私は魔導石の充電器の試作に取り組むことにした。ナノから頼まれていたものだ。工場に発注するようなものを作るとなるとそこそこ性能が良くないといけない。効率の良い充電方法を探るため、魔導石に電極を当てる位置を色々変えて充電する実験をした。
――で、温泉での一件があり、帰ってきた後のある日のこと。私は安川研究室で充電器の構造を考えていた。
「どう? 研究進んでる?」
声をかけてきたのは筧さんという修士1年の男子学生だ。私は研究室に所属していないとはいえ、もうすっかり研究室の仲間として気にかけてもらっている。
「ええ、魔導石に電圧をかけたときの特性はだいぶわかってきました。満タンまで充電されると電気抵抗が上がるので、充電されたということがわかります。魔導石の両端に電極を当てたときが一番効率よく充電されます」
魔導石は卵型だ。私はそのてっぺんとおしりを指で挟んで見せた。
「それから、電流は交流よりは直流ですね。ダイオードを組み合わせて直流にしてみたら効率よくなりました」
「へえ。これからどうするの?」
「試作をしてみたいんですけど、どんな材料にしようか考え中です」
「だったらうちの研究室の3Dプリンターを使ってみたらどうかな」
なるほど、3Dプリンターならプラスチックで複雑な形を作れるから、完成形に近い形を試すことができる。
「あ、いいですね。使っていいんですか?」
「まあ、あまり材料を無駄にしなければね。結構高いから」
うん、いい先輩だ。やっぱり共に仕事をする仲間とのコミュニケーションはこうでなくちゃ。ナノの一方的で強引なやり方は非常識だよね。
ふと、筧さんの持っている小さな箱が気になった。たくさんのコードが伸びている。
「それ、何ですか?」
「ああ、これ。オートマタの部品なんだけど、たぶんこれが中枢部」
そう言って蓋を開けて見せてくれた。中には小さな板状の部品がぎっしり配置されていて、虹色に輝いている。
「へえ、きれいですね」
「うん、さすが魔法の産物だね。これがどんな仕組みなのか、見当もつかないや」
マホが作ったものだけど、中身がどういう仕組みになっているのかはマホも知らないそうだ。魔導石の中にある情報を魔法で引き出すことで勝手に出来上がっていくらしい。

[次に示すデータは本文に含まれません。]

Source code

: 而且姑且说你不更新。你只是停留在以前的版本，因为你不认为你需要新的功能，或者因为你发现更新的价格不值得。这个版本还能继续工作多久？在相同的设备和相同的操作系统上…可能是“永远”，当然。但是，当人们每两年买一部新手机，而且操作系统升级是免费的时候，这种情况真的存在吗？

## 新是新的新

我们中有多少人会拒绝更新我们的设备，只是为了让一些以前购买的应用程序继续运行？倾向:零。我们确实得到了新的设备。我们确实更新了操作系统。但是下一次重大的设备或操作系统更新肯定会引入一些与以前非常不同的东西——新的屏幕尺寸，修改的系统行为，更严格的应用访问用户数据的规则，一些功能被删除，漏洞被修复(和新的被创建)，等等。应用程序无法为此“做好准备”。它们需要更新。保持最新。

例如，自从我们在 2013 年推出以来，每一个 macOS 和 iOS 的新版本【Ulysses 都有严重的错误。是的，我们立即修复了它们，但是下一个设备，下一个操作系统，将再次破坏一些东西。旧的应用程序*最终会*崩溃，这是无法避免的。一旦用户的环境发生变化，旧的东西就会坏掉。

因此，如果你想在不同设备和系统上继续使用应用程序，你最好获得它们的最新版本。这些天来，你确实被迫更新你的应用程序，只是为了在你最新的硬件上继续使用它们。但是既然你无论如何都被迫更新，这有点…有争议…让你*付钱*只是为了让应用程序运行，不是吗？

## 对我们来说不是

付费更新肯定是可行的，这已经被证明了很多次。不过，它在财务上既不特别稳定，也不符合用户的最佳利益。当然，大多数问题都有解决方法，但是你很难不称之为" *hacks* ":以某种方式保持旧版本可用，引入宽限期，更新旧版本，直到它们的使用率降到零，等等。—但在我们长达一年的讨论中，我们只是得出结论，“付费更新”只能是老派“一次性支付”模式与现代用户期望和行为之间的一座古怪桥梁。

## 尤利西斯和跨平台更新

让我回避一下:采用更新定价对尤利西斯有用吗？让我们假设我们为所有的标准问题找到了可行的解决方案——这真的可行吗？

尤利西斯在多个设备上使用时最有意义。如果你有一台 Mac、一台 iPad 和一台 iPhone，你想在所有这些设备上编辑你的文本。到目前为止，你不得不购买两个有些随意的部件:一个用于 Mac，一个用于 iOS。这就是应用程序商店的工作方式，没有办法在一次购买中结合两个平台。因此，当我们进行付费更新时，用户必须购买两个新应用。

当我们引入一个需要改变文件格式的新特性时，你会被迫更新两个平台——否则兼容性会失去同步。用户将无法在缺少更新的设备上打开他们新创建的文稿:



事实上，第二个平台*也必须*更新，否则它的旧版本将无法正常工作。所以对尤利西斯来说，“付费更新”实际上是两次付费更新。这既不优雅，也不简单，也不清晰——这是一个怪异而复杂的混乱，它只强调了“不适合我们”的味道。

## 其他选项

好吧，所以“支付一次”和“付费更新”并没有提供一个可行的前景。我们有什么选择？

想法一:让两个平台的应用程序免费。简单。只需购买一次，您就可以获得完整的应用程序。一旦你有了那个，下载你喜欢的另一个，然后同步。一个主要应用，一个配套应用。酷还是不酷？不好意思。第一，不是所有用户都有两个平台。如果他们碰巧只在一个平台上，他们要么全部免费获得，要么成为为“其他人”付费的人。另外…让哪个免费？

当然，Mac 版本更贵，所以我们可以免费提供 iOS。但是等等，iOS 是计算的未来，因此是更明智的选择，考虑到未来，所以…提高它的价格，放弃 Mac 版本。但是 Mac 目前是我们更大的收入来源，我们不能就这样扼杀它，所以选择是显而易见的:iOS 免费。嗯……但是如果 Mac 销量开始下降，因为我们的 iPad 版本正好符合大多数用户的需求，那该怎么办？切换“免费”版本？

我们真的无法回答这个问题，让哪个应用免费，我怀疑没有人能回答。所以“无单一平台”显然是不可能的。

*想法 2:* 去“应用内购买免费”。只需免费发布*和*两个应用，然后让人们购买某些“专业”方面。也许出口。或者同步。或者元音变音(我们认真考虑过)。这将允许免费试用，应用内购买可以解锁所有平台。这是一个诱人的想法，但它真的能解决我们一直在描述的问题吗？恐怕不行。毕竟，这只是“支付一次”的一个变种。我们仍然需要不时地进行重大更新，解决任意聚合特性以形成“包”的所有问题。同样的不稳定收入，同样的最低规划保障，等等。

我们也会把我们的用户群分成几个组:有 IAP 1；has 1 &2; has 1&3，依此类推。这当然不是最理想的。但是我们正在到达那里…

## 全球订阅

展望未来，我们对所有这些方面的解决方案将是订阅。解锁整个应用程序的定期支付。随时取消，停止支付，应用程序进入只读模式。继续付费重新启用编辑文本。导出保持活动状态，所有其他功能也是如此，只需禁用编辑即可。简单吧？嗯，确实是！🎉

それにしてもこの虹色の輝き、CDの裏面に似ている。CDはナノメートルレベルの微小構造があるから、光を反射するときに波長によって干渉して打ち消されて虹色になる。これもCDと同じようなものかもしれない。
「ナノレベルの微小構造じゃないですかね」
「そうか、光の干渉か。なるほど、そう言われるとそう見える。君、頭いいね」
「いえいえ」
「ふーむ、だとすると、電子顕微鏡で調べなきゃわからないな」
「そうですね」
機械情報工学科では電子顕微鏡は扱ってないので、電子顕微鏡を使うあてが無かった。
「魔力の信号がどんなふうに流れているのか測ることが出来たら、もっと仕組みがわかるだろうな」
「魔力の信号を測れるものがあるかどうか、マホに聞いてみますね」
帰宅後にマホに聞いてみると、魔力の計測器は知らないけど魔力に反応するものなら作れる、ということだった。
翌日の昼休み。学生食堂でナノと一緒に昼食をとりながら、昨日あったことを話した。
「だから、中枢部はきっとナノレベルの微小構造になってると思うの」
そう言ったとたん、ナノが急に険しい表情をした。
「あたし、そんなにちっちゃくないのー!」
「え? どういうこと?」
「ちっちゃいってことを言うのに『ナノレベル』なんて言わないでほしいのー!」
「ナノメートル単位って言いたかっただけだよ! ナノのことは言ってないよ!」
ナノに笑顔が戻った。
「なーんだ、そういうことなのー。『ナノ』がナノメートルの『ナノ』なのか、ナノの名乗る名の『ナノ』なのかの誤解なのー」
「ナノだらけで何言ってるかわかんないよ! 『ナノ』って何回言った?」
「10回なのー」
「もしナノが猫の妖怪だったらどうなると思う?」
「にゃのがにゃのめーとるのにゃのにゃのか、にゃののにゃにょるにゃにょにゃにょにゃにょ……言いにくいのー!」
「ナノ、かわいー!」
「あたしは猫じゃなくてもかわいーのー。それでねー、その微小構造をどう調べるのー?」
「電子顕微鏡じゃないと調べられないと思うよ。電子顕微鏡はうちの学科には無いし」
「どんな学科なら電子顕微鏡がありそうなのー?」
「化学系だろうね。あと理学部や農学部の生物系。電子工学科にもあるかな?」
「じゃーねー、あたしに任せるのー。借りられるように話をつけてくるのー」
さすがナノ、たいした行動力だ。
充電器の試作品を3Dプリンターで作るには3Dモデルを作る必要がある。私は研究室のパソコンを使って充電器の3Dモデル作りに取り組んだ。3Dソフトは使ったことがなかったので、マニュアルを見ながらちょっとずつ作ることにした。
作り始めた矢先、研究室にナノがやってきた。
「電子顕微鏡での解析、やってくれる人を見つけてきたのー!」
早いよ! ナノに電子顕微鏡の話をしてから1時間しか経ってないよ!
ナノが連れてきたのは電子工学科の先生と学生。私と筧さんがオートマタの説明をしてから話し合って、電子工学科の学生がオートマタの中枢部の構造を調べることになった。